As I mentioned last time, adopting older kids (generally) means getting kids who are in the foster care system. This, in turn, means that your first step to adoption is becoming a foster parent. Why? Because even though it takes a while to become a foster pasrent (as described below), the process of sending a kid from one foster home to another is much faster than transitioning from a foster home to an adoptive placement—which can take months, if not years.
There’s a lot of legal mumbo-jumbo involved, but the bottom line is it bought me an extra 10 months with my kids—so I’ll take it.
So what does this have to do with training? Everything. If I had decided to adopt a kid outright—whether a $10,000 infant or my neighbor’s son—the law would require me to have this much training: none. This might ring a bell for anyone who has birthed a child biologically: zero training required. Apparently, when a kid is yours, you can feed them Cheetos 24/7 and have them sleep on the roof, and no one minds much.
Being a foster parent? In California at least, 40 hours of mandatory training, folks. Forty hours, lots and lots of rules and reqs: all meds must be locked up, kids need separate bedroom with door, etc. Apparently foster children are much more prone to trouble—and sleepwalking—than their biological or adopted counterparts.
I signed up for AASK training in January 2002, which started in March. The trainings were either twice a week for 8 weeks, or four weekends in a row, or something like that—I don’t really remember. I do remember I was the only the only prospective parent there who was both single and gay. In retrospect, I have to laugh at myself for being surprised at how many couples were in the room—being nestled in my alterna-bubble, I honestly forget that most people who consider having children are in couples, and most include one woman and one man. There are a lot of straight parents in the world! There were, however, one or two single women, and last but not least the couple who became my next heroes: Jim and Chris (as in Christopher, not Christine).

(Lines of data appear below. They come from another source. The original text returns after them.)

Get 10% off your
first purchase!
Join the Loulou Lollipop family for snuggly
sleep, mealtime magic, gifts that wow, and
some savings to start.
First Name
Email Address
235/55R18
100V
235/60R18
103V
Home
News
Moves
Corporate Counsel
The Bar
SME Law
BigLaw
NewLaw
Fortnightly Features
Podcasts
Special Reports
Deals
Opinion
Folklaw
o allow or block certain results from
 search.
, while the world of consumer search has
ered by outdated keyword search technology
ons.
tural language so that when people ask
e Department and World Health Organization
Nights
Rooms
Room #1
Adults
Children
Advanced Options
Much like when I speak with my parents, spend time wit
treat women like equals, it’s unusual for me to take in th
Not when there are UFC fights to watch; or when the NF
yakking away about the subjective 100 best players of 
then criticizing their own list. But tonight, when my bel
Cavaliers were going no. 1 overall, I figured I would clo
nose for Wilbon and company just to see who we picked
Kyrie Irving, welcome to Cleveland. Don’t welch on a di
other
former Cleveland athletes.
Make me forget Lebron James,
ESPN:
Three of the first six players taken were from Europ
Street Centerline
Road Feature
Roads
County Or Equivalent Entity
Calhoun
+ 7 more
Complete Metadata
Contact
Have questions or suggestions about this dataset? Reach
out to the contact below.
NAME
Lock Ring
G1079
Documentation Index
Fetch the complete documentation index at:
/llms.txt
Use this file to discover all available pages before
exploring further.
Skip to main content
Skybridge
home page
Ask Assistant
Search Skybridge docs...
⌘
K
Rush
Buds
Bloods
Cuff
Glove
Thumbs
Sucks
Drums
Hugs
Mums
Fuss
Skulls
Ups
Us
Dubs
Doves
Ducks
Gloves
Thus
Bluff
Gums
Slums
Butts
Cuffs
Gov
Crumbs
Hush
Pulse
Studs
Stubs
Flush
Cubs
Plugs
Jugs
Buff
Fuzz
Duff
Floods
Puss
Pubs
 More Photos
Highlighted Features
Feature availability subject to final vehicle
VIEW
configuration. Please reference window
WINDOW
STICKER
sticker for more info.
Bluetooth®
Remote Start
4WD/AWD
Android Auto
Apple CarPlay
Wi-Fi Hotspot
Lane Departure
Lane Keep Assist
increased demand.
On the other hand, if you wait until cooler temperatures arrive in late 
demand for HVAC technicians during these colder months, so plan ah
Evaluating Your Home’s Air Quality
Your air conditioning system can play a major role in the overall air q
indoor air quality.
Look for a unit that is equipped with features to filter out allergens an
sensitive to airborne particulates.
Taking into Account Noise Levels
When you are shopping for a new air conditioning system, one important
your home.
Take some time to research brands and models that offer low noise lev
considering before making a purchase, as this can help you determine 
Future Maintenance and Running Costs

In training, one of the first things you learn is the definition of a “special needs” child. This includes, believe it or not, a child with a diagnosed “special need” such as a physical, emotional, or developmental disability. However, again at least in California, it also includes the following:
- Any child over two
- Any child who is not white
- Any siblings
So, yeah: You could fost-adopt a future president of the United States, and if he or she is three, or Latino, or has a sister, that child is special needs. I actually hit the trifecta: My kids were both over two, and not white, and part of a sibling set. Yahtzee! The good news is, the county gives you a monthly stipend for these “special” kids, up to age 18. The bad news is … really?
Anyway, other things you learn in training include the following:
- How to discipline
- How not to discipline
- All the attachment disorders you can expect to see
- How there’s a good chance you won’t see these disorders until your kid hits puberty
- The honeymoon
- How not to be fooled by the honeymoon
- What to do when the honeymoon ends—probably much sooner and more abruptly than seems reasonable
- The home study
- What you are required to have in your house
- What you are not allowed to have in your house
- How you will be interviewed and analyzed in a way that puts the NSA to shame
- How you will discover your own attachment issues and probably cry about them
And the most important thing you learn: How you need to build a support group. Folks who will step in and take over when you are absolutely sure you are going to go crazy/postal/on a one-way flight to anywhere. The trainers couldn’t emphasize this enough, yet it turns out they didn’t emphasize it enough. My own thought, years later, is that no one should be allowed to adopt unless you can show the agency/county the names of 20 people who agree to step in at times of need—and then the agency/county needs to meet with all of these people and get their agreement in writing, including alternate contact phone numbers. Six or 10 or 15 is not enough—it’s amazing how your friends can all seem to have weekend plans at the same time, and how, after they spend one night with your kids, their social lives all seemed to spike dramatically.
Not that I’m speaking from experience or anything.